The authors evaluate MIST, a Trojan detection technique, by assessing its ability to distinguish between benign and malicious model updates through spectral analysis. Results show that MIST achieves high detection accuracy across various datasets and attack types, consistently outperforming state-of-the-art detectors. The method remains effective under multi-step model evolution, though performance degrades slightly due to increased false positives from benign drift. MIST achieves high detection accuracy across datasets and attack types, outperforming existing Trojan detectors. The method reliably separates Trojaned models from clean fine-tuned ones based on spectral differences, even under multi-step evolution. Detection performance degrades gracefully with repeated benign updates, primarily due to increased false positives rather than missed detections.
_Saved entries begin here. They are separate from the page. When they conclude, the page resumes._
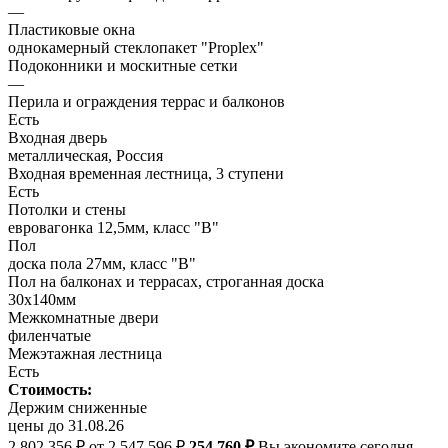
—
Пластиковые окна
однокамерный стеклопакет "Proplex"
Подоконники и москитные сетки
—
Перила и ограждения террас и балконов
Есть
Входная дверь
металлическая, Россия
Входная временная лестница, 3 ступени
Есть
Потолки и стены
евровагонка 12,5мм, класс "В"
Пол
доска пола 27мм, класс "B"
Пол на балконах и террасах, строганная доска
30х140мм
Межкомнатные двери
филенчатые
Межэтажная лестница
Есть
Стоимость:
Держим сниженные
цены до 31.08.26
2 802 356 ₽
от 2 547 596 ₽
254 760 ₽
Вы экономите сегодня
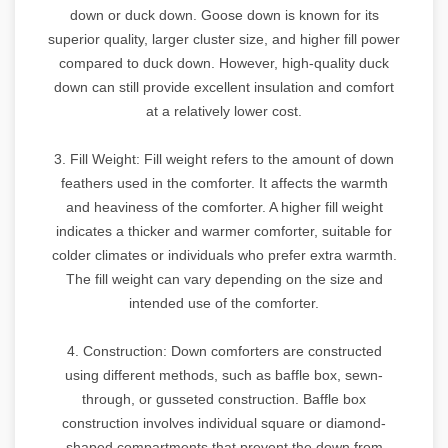
down or duck down. Goose down is known for its
superior quality, larger cluster size, and higher fill power
compared to duck down. However, high-quality duck
down can still provide excellent insulation and comfort
at a relatively lower cost.
3. Fill Weight: Fill weight refers to the amount of down
feathers used in the comforter. It affects the warmth
and heaviness of the comforter. A higher fill weight
indicates a thicker and warmer comforter, suitable for
colder climates or individuals who prefer extra warmth.
The fill weight can vary depending on the size and
intended use of the comforter.
4. Construction: Down comforters are constructed
using different methods, such as baffle box, sewn-
through, or gusseted construction. Baffle box
construction involves individual square or diamond-
shaped compartments that prevent the down from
The experiments evaluate MIST, a Trojan detection method that leverages spectral analysis to differentiate between benign and malicious model updates by comparing fine-tuned checkpoints against a clean reference. The results validate that spectral distances reliably isolate compromised models in single-step fine-tuning scenarios while consistently outperforming existing detectors with significantly fewer false positives. Although repeated benign updates cause a gradual increase in false alarms, the technique maintains robust detection capabilities and gracefully degrades without missing actual threats. Overall, the study demonstrates that spectral-based monitoring offers a highly effective and resilient approach for identifying backdoored updates in evolving machine learning pipelines.